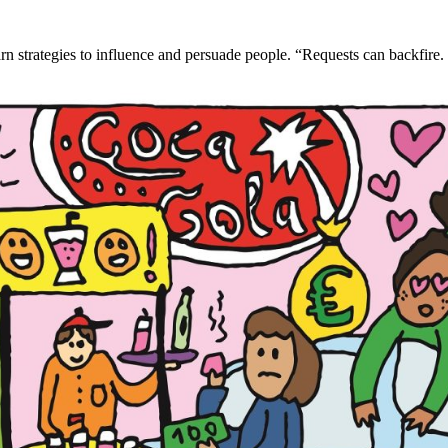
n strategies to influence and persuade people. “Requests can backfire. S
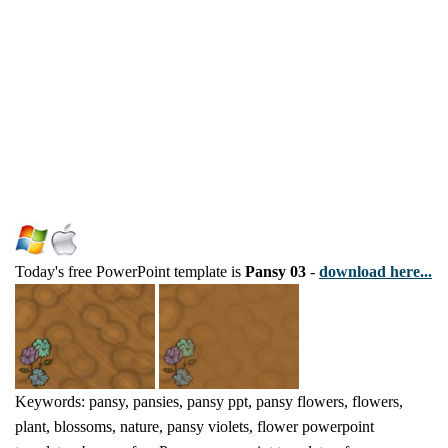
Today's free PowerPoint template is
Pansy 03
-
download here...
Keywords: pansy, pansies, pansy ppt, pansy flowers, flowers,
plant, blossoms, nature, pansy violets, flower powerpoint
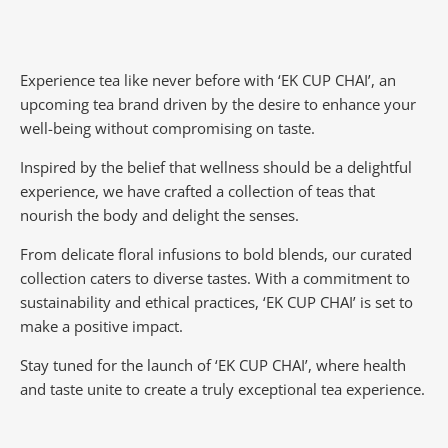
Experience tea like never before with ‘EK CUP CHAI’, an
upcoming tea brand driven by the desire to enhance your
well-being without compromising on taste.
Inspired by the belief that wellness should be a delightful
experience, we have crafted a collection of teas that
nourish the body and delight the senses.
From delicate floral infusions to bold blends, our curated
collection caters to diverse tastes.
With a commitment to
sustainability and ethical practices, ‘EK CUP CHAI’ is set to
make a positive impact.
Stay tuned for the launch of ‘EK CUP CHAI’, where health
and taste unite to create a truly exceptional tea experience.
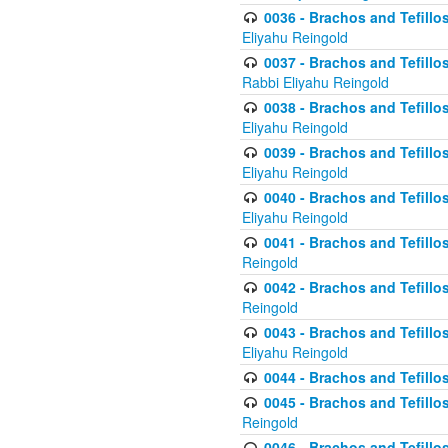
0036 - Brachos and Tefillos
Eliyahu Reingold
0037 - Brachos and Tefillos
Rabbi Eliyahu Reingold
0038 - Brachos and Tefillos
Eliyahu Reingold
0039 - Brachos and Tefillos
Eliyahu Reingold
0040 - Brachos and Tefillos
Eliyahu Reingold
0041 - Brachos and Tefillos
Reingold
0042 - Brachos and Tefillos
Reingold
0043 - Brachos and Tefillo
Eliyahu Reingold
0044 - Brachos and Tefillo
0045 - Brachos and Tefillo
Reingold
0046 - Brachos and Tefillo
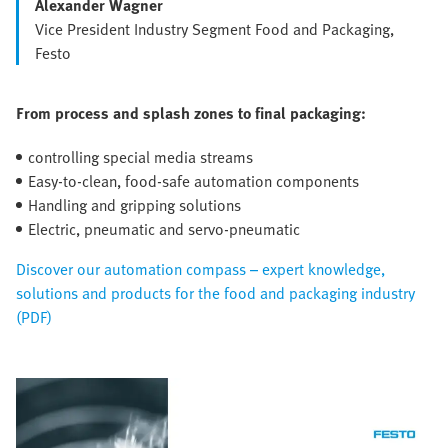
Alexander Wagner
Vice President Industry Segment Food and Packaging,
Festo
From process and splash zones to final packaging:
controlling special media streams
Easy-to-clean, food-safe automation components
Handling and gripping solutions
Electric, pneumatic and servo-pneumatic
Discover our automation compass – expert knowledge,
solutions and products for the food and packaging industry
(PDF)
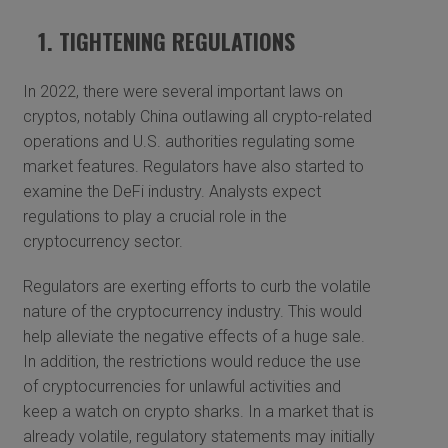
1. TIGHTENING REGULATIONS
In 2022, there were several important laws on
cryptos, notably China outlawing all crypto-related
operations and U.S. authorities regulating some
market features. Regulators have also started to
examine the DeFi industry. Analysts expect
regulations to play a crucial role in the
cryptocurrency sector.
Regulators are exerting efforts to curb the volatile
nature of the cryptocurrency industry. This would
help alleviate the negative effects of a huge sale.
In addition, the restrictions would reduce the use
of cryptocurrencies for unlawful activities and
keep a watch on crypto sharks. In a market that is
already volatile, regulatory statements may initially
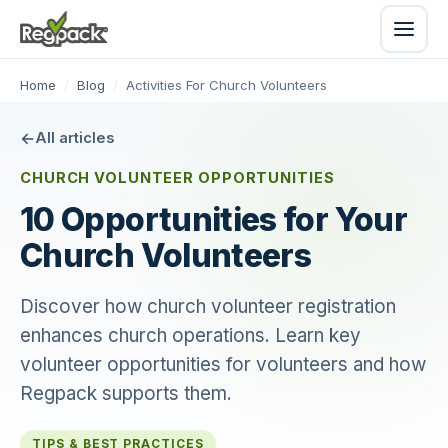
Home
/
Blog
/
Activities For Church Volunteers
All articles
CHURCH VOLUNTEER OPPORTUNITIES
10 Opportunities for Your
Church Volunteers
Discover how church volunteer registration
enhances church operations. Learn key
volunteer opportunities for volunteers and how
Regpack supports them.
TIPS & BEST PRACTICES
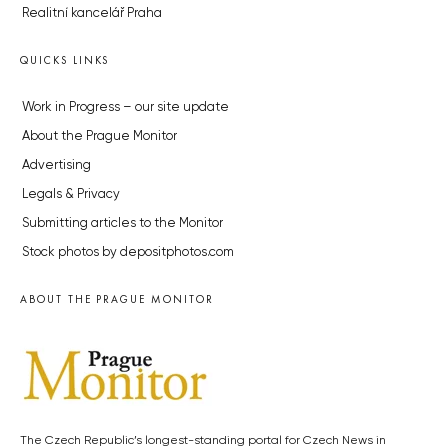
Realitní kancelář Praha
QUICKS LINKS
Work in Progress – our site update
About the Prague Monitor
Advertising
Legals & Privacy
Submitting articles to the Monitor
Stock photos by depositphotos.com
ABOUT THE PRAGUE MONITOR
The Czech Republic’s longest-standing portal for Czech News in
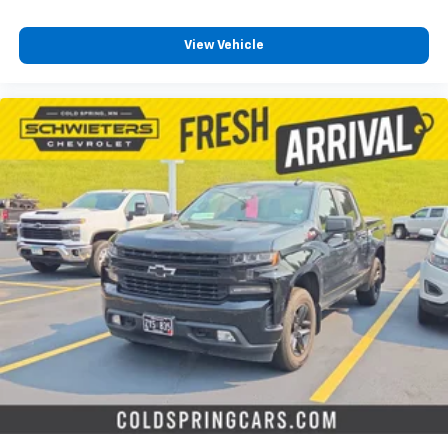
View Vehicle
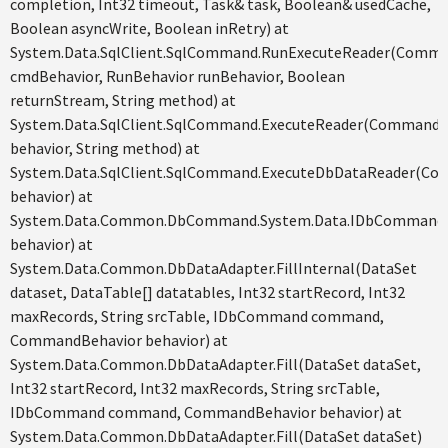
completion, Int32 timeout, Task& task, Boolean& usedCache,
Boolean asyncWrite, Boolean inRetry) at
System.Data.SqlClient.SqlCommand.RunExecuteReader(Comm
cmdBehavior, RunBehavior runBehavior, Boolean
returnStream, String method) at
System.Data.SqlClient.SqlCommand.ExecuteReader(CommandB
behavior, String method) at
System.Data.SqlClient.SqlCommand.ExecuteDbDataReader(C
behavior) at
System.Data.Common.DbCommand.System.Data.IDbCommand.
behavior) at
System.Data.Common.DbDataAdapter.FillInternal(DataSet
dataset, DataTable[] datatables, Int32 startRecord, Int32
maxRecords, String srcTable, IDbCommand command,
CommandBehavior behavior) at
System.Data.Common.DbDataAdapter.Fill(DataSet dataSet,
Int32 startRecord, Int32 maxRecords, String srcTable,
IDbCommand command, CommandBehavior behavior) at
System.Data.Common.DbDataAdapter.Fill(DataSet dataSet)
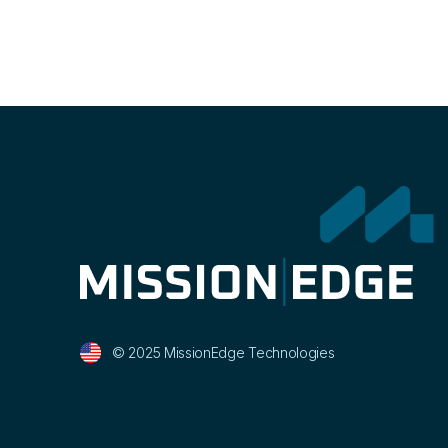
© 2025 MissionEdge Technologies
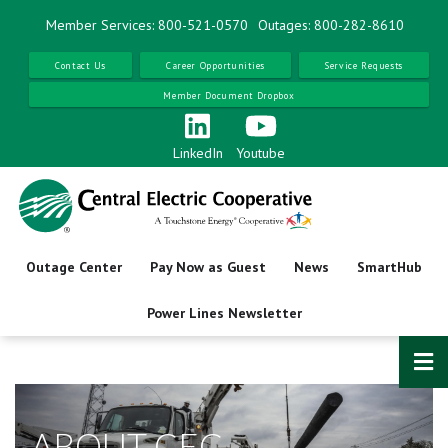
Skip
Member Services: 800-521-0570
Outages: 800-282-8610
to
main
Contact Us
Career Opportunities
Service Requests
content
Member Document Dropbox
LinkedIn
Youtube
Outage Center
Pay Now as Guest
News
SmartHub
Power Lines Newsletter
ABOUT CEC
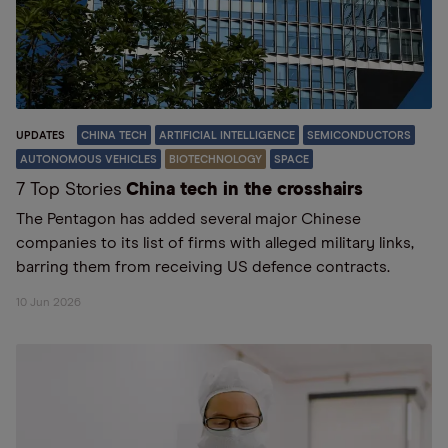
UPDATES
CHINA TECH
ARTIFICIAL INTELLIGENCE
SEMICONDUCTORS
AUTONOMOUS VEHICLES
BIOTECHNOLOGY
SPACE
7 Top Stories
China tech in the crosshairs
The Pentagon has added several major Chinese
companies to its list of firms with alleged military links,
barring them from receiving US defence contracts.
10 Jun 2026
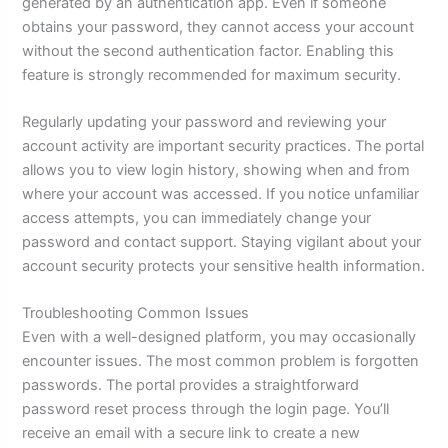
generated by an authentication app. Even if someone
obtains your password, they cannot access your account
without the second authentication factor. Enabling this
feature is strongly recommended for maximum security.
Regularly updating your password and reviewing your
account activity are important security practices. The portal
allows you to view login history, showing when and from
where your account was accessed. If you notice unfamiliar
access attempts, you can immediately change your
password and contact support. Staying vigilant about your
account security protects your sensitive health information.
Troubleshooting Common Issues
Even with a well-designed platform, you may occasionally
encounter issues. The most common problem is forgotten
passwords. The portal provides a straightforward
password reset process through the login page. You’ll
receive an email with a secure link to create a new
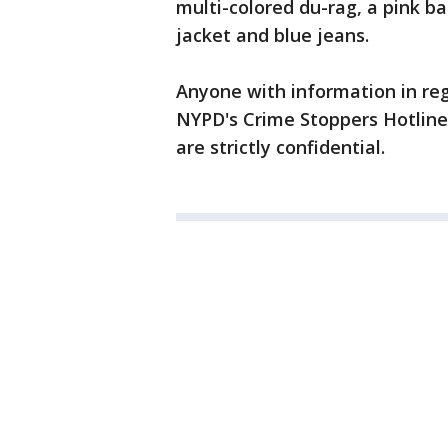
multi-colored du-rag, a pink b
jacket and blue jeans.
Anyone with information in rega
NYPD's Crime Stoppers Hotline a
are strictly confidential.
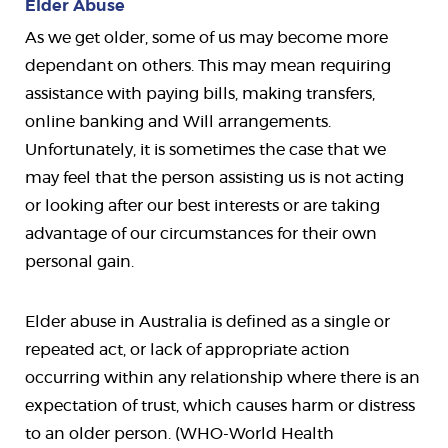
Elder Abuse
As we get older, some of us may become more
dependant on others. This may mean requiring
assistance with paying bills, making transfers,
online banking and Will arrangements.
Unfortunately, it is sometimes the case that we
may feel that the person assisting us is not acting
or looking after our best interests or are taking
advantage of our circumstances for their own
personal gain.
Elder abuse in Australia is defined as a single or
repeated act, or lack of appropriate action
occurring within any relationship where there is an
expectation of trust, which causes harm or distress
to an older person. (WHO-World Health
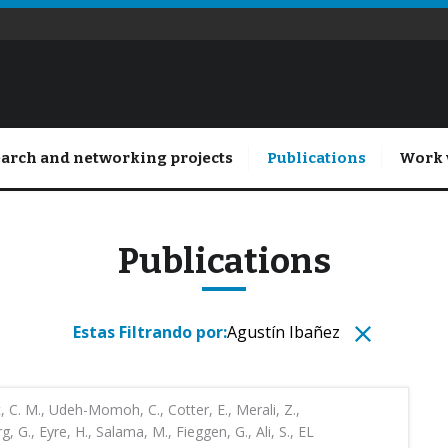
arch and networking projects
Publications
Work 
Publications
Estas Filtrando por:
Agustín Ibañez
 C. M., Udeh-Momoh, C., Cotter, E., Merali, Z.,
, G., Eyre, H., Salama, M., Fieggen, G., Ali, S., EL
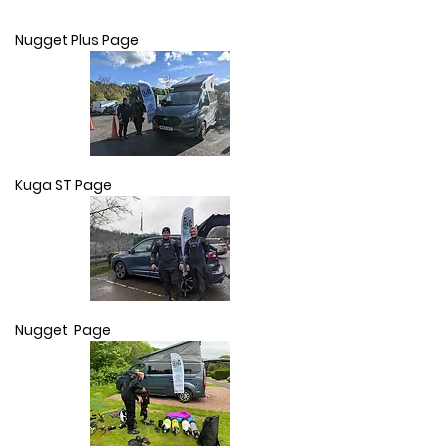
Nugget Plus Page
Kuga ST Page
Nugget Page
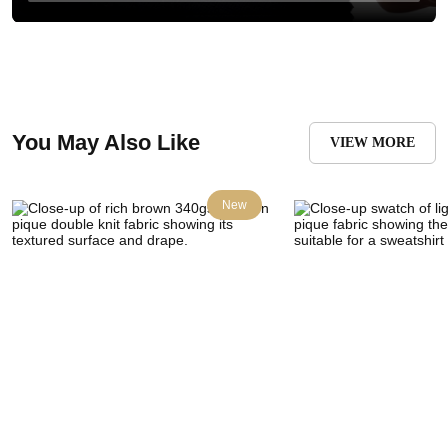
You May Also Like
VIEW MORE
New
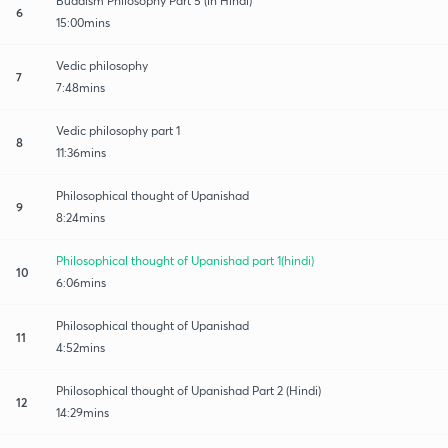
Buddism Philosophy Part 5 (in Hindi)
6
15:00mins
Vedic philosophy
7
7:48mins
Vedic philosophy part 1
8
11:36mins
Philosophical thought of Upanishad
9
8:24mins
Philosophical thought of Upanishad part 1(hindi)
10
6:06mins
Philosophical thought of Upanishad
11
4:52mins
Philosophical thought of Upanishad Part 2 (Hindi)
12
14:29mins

● ● ● ● ●

### [Work item]
With "maxRecords" as the string to match, show every line of the entries above that has it.

### [Written answer]
maxRecords, String srcTable, IDbCommand command,
Int32 startRecord, Int32 maxRecords, String srcTable,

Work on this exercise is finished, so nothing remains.